[PROBLEM TO WORK ON]: For each line in the data below that holds "membuat", return a copy.
══════════
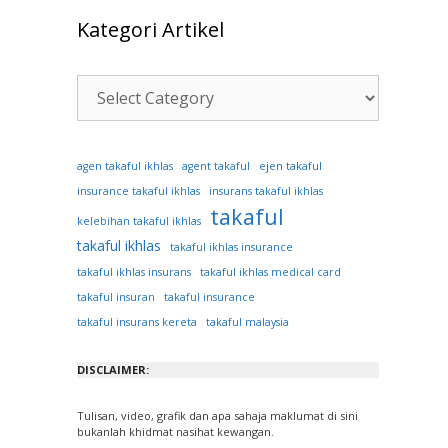
Kategori Artikel
Kategori
Artikel
ejen takaful
agen takaful ikhlas
agent takaful
insurance takaful ikhlas
insurans takaful ikhlas
takaful
kelebihan takaful ikhlas
takaful ikhlas
takaful ikhlas insurance
takaful ikhlas insurans
takaful ikhlas medical card
takaful insuran
takaful insurance
takaful insurans kereta
takaful malaysia
DISCLAIMER:
Tulisan, video, grafik dan apa sahaja maklumat di sini
bukanlah khidmat nasihat kewangan.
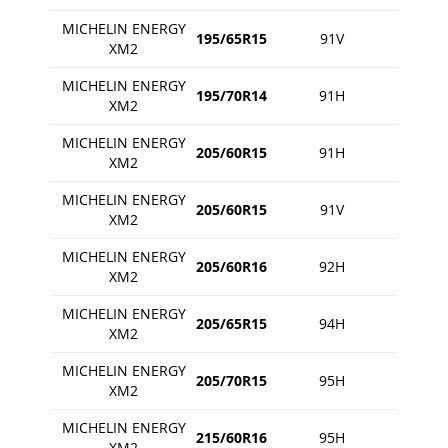
MICHELIN ENERGY
195/65R15
91V
XM2
MICHELIN ENERGY
195/70R14
91H
XM2
MICHELIN ENERGY
205/60R15
91H
XM2
MICHELIN ENERGY
205/60R15
91V
XM2
MICHELIN ENERGY
205/60R16
92H
XM2
MICHELIN ENERGY
205/65R15
94H
XM2
MICHELIN ENERGY
205/70R15
95H
XM2
MICHELIN ENERGY
215/60R16
95H
XM2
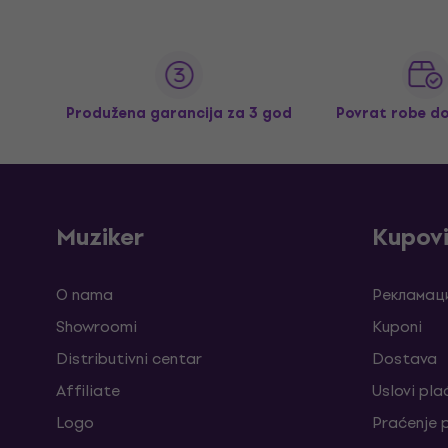
Produžena garancija za 3 god
Povrat robe d
Muziker
Kupov
O nama
Рекламаци
Showroomi
Kuponi
Distributivni centar
Dostava
Affiliate
Uslovi pla
Logo
Praćenje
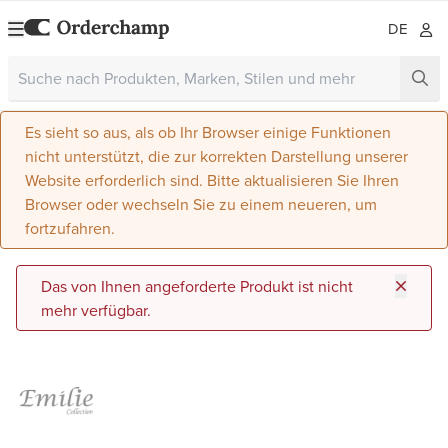
DE
Es sieht so aus, als ob Ihr Browser einige Funktionen
nicht unterstützt, die zur korrekten Darstellung unserer
Website erforderlich sind. Bitte aktualisieren Sie Ihren
Browser oder wechseln Sie zu einem neueren, um
fortzufahren.
Das von Ihnen angeforderte Produkt ist nicht
mehr verfügbar.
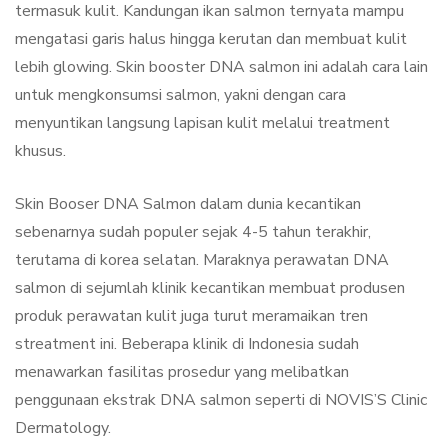
termasuk kulit. Kandungan ikan salmon ternyata mampu
mengatasi garis halus hingga kerutan dan membuat kulit
lebih glowing. Skin booster DNA salmon ini adalah cara lain
untuk mengkonsumsi salmon, yakni dengan cara
menyuntikan langsung lapisan kulit melalui treatment
khusus.
Skin Booser DNA Salmon dalam dunia kecantikan
sebenarnya sudah populer sejak 4-5 tahun terakhir,
terutama di korea selatan. Maraknya perawatan DNA
salmon di sejumlah klinik kecantikan membuat produsen
produk perawatan kulit juga turut meramaikan tren
streatment ini. Beberapa klinik di Indonesia sudah
menawarkan fasilitas prosedur yang melibatkan
penggunaan ekstrak DNA salmon seperti di NOVIS’S Clinic
Dermatology.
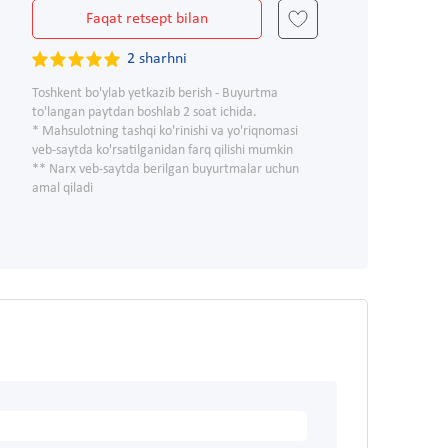
Faqat retsept bilan
2 sharhni
Toshkent bo'ylab yetkazib berish - Buyurtma
to'langan paytdan boshlab 2 soat ichida.
* Mahsulotning tashqi ko'rinishi va yo'riqnomasi
veb-saytda ko'rsatilganidan farq qilishi mumkin
** Narx veb-saytda berilgan buyurtmalar uchun
amal qiladi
══════════
[RESPONSE BOX]:
mengatasi garis halus hingga kerutan dan membuat kulit
salmon di sejumlah klinik kecantikan membuat produsen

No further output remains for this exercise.